#### EXERCISE PROMPT:
How many lines in this material include the string "Using"? Answer with the number and nothing further.

#### MATERIAL PROVIDED:
▬▬▬

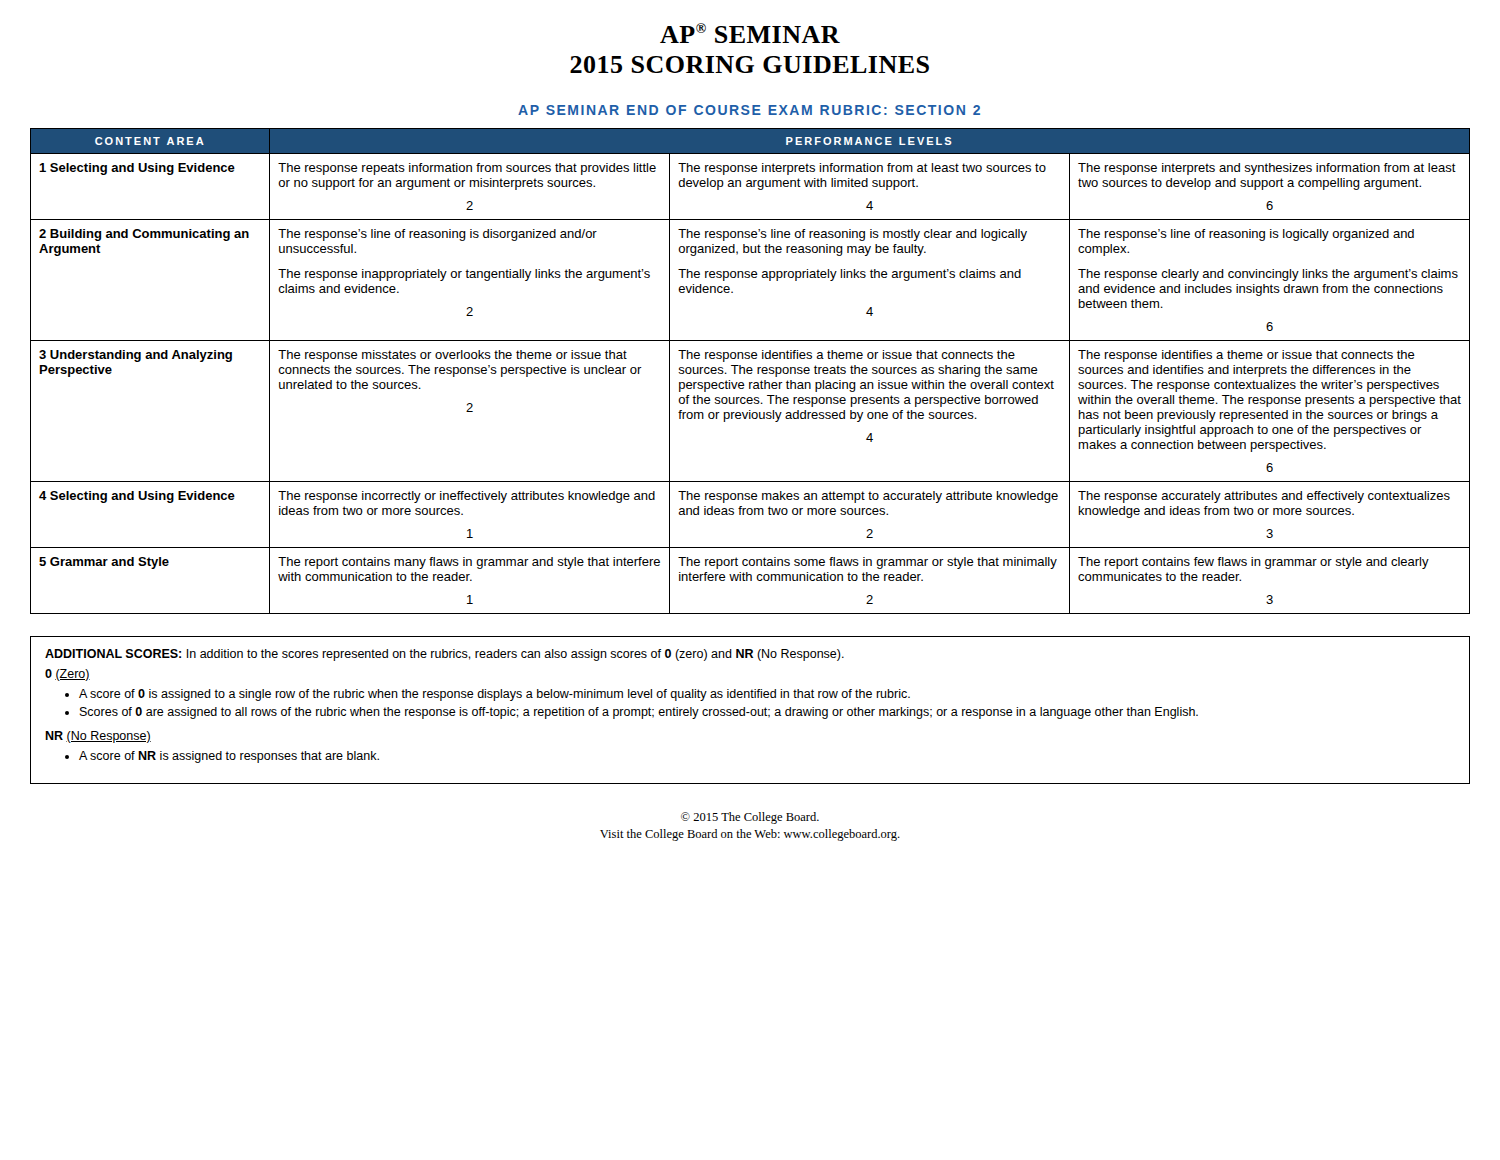AP® SEMINAR
2015 SCORING GUIDELINES
AP SEMINAR END OF COURSE EXAM RUBRIC: SECTION 2
| CONTENT AREA | PERFORMANCE LEVELS |
| --- | --- |
| 1 Selecting and Using Evidence | The response repeats information from sources that provides little or no support for an argument or misinterprets sources. 2 | The response interprets information from at least two sources to develop an argument with limited support. 4 | The response interprets and synthesizes information from at least two sources to develop and support a compelling argument. 6 |
| 2 Building and Communicating an Argument | The response’s line of reasoning is disorganized and/or unsuccessful. The response inappropriately or tangentially links the argument’s claims and evidence. 2 | The response’s line of reasoning is mostly clear and logically organized, but the reasoning may be faulty. The response appropriately links the argument’s claims and evidence. 4 | The response’s line of reasoning is logically organized and complex. The response clearly and convincingly links the argument’s claims and evidence and includes insights drawn from the connections between them. 6 |
| 3 Understanding and Analyzing Perspective | The response misstates or overlooks the theme or issue that connects the sources. The response’s perspective is unclear or unrelated to the sources. 2 | The response identifies a theme or issue that connects the sources. The response treats the sources as sharing the same perspective rather than placing an issue within the overall context of the sources. The response presents a perspective borrowed from or previously addressed by one of the sources. 4 | The response identifies a theme or issue that connects the sources and identifies and interprets the differences in the sources. The response contextualizes the writer’s perspectives within the overall theme. The response presents a perspective that has not been previously represented in the sources or brings a particularly insightful approach to one of the perspectives or makes a connection between perspectives. 6 |
| 4 Selecting and Using Evidence | The response incorrectly or ineffectively attributes knowledge and ideas from two or more sources. 1 | The response makes an attempt to accurately attribute knowledge and ideas from two or more sources. 2 | The response accurately attributes and effectively contextualizes knowledge and ideas from two or more sources. 3 |
| 5 Grammar and Style | The report contains many flaws in grammar and style that interfere with communication to the reader. 1 | The report contains some flaws in grammar or style that minimally interfere with communication to the reader. 2 | The report contains few flaws in grammar or style and clearly communicates to the reader. 3 |
ADDITIONAL SCORES: In addition to the scores represented on the rubrics, readers can also assign scores of 0 (zero) and NR (No Response).
0 (Zero)
A score of 0 is assigned to a single row of the rubric when the response displays a below-minimum level of quality as identified in that row of the rubric.
Scores of 0 are assigned to all rows of the rubric when the response is off-topic; a repetition of a prompt; entirely crossed-out; a drawing or other markings; or a response in a language other than English.
NR (No Response)
A score of NR is assigned to responses that are blank.
© 2015 The College Board.
Visit the College Board on the Web: www.collegeboard.org.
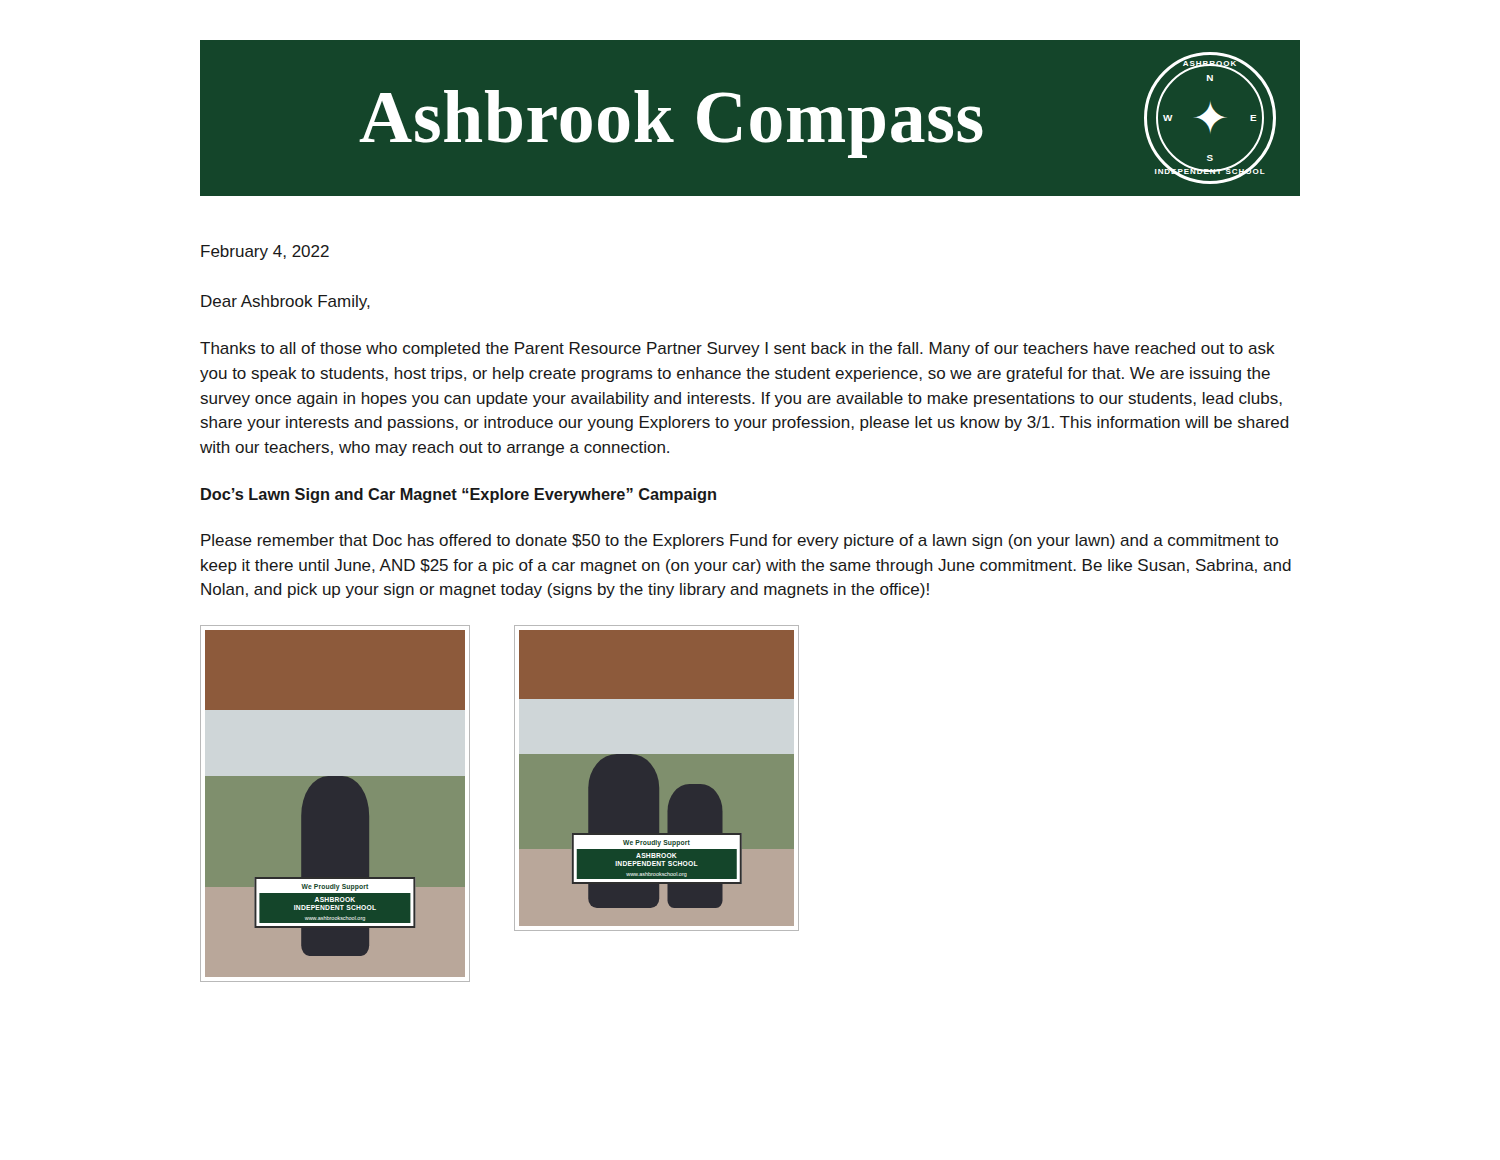Ashbrook Compass
Ashbrook ✦ N E S W Independent School
February 4, 2022
Dear Ashbrook Family,
Thanks to all of those who completed the Parent Resource Partner Survey I sent back in the fall. Many of our teachers have reached out to ask you to speak to students, host trips, or help create programs to enhance the student experience, so we are grateful for that. We are issuing the survey once again in hopes you can update your availability and interests. If you are available to make presentations to our students, lead clubs, share your interests and passions, or introduce our young Explorers to your profession, please let us know by 3/1. This information will be shared with our teachers, who may reach out to arrange a connection.
Doc’s Lawn Sign and Car Magnet “Explore Everywhere” Campaign
Please remember that Doc has offered to donate $50 to the Explorers Fund for every picture of a lawn sign (on your lawn) and a commitment to keep it there until June, AND $25 for a pic of a car magnet on (on your car) with the same through June commitment. Be like Susan, Sabrina, and Nolan, and pick up your sign or magnet today (signs by the tiny library and magnets in the office)!
We Proudly Support ASHBROOK
INDEPENDENT SCHOOL www.ashbrookschool.org
We Proudly Support ASHBROOK
INDEPENDENT SCHOOL www.ashbrookschool.org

▬▬▬

#### WRITTEN REPLY:
2